Betriebliches Hygienekonzept war strenger als die gesetzlichen Corona-Bestimmungen
Die SARS-CoV-2-Eindämmungsmaßnahmenverordnung des Landes Berlin sahen zum damaligen Zeitpunkt nach Einreise aus einem Risikogebiet grundsätzlich ebenfalls eine Quarantänepflicht für einen Zeitraum von 14 Tagen vor. Personen, die über ein ärztliches Attest nebst aktuellem Laborbefund verfügten, der ein negatives Ergebnis eines höchstens 48 Stunden vor Einreise vorgenommen PCR-Tests auswies und die keine Symptome einer COVID-19-Erkrankung aufwiesen, waren jedoch nach den Bestimmungen des Landes von einer Quarantänepflicht ausgenommen. Eine solche Ausnahme war im betrieblichen Hygienekonzept des Arbeitgebers nicht vorgesehen.

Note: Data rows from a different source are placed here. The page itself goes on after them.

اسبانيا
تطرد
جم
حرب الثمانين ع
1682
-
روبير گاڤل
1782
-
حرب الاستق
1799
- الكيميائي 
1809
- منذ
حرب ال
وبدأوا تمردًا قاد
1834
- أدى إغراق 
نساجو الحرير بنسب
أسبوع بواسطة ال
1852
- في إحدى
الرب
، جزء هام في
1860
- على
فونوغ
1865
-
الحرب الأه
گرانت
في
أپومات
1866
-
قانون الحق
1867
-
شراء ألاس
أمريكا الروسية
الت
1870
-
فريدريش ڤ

Angebotene Arbeitsleistung nicht angenommen
Der Arbeitnehmer reiste während des ihm erteilten Urlaubs vom 11. August bis zum 14. August 2020 wegen des Todes seines Bruders in die Türkei, die zu dieser Zeit als Corona-Risikogebiet ausgewiesen war. Vor der Ausreise aus der Türkei unterzog er sich einem Corona-PCR-Test, der ebenso wie der erneute Test nach Ankunft in Deutschland negativ war. Sein Arzt attestierte ihm nach der Wiedereinreise Symptomfreiheit. Dennoch verweigerte der Arbeitgeber dem Beschäftigten für die Dauer von 14 Tagen den Zutritt zum Betrieb und zahlte auch keine Arbeitsvergütung. Der Arbeitnehmer klagte das ihm nicht bezahlte Arbeitsentgelt in Höhe von 1.512,47 Euro brutto unter dem Gesichtspunkt des Annahmeverzugs ein. Er habe seine Arbeitsleistung ordnungsgemäß angeboten, der Arbeitgeber habe die Annahme seiner Arbeitsleistung zu Unrecht verweigert.

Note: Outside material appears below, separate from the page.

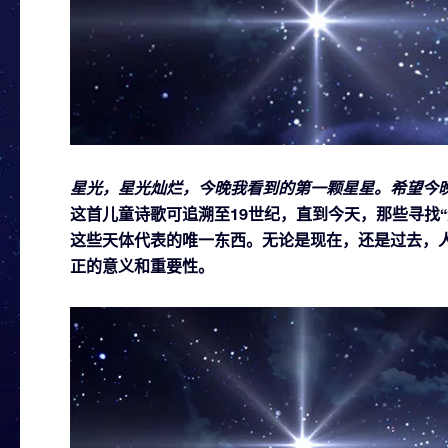
星光，星光灿烂，今晚我看到的第一颗星星。希望今晚我
这首儿童诗歌可追溯至19世纪，直到今天，那些寻找
这些天体代表的唯一东西。无论是现在，还是过去，
正的意义和重要性。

Übers Ziel hinausgeschossen
Das Landesarbeitsgericht hatte der Klage des Arbeitnehmers stattgegeben. Die hiergegen gerichtete Revision des Arbeitgebers blieb vor dem Bundesarbeitsgericht (BAG) erfolglos. Das BAG schloss sich der rechtlichen Beurteilung des Landesarbeitsgerichts an, dass sich der Arbeitgeber mit der Annahme der vom Arbeitnehmer angebotenen Arbeitsleistung in Annahmeverzug befand. Das vom Arbeitgeber erteilte Betretungsverbot des Betriebs führte nicht zur Leistungsunfähigkeit des Arbeitnehmers, weil die Ursache für die Nichterbringung der Arbeitsleistung vom Arbeitgeber selbst gesetzt wurde. Dass die Annahme der Arbeitsleistung des Arbeitnehmers aufgrund der konkreten betrieblichen Umstände für den Arbeitgeber unzumutbar war, konnte dieser nicht zur Überzeugung des Gerichts darlegen. Die Weisung, dem Betrieb für die Dauer von 14 Tagen ohne Fortzahlung des Arbeitsentgelts fernzubleiben, befand das BAG außerdem für unbillig und damit für unwirksam. Der Arbeitgeber hat dem Mitarbeiter in seinem Hygienekonzept nicht die Möglichkeit eröffnet, durch einen weiteren PCR-Test eine Infektion weitgehend auszuschließen. Hierdurch wäre der nach § 618 Abs. 1 BGB erforderliche und angemessene Schutz der Gesundheit der Arbeitnehmer erreicht und ein ordnungsgemäßer Betriebsablauf sichergestellt worden.
Hinweis: Bundesarbeitsgericht, Urteil vom 10. August 2022, Az. 5 AZR 154/22
Erteilt der Arbeitgeber einem Arbeitnehmer, der aus einem SARS-CoV-2-Risikogebiet zurückkehrt, ein 14-tägiges Betretungsverbot für das Betriebsgelände, obwohl der Arbeitnehmer entsprechend den verordnungsrechtlichen Vorgaben bei der Einreise aufgrund der Vorlage eines aktuellen negativen PCR-Tests und eines ärztlichen Attests über Symptomfreiheit keiner Absonderungspflicht (Quarantäne) unterliegt, schuldet der Arbeitgeber grundsätzlich Vergütung wegen Annahmeverzugs.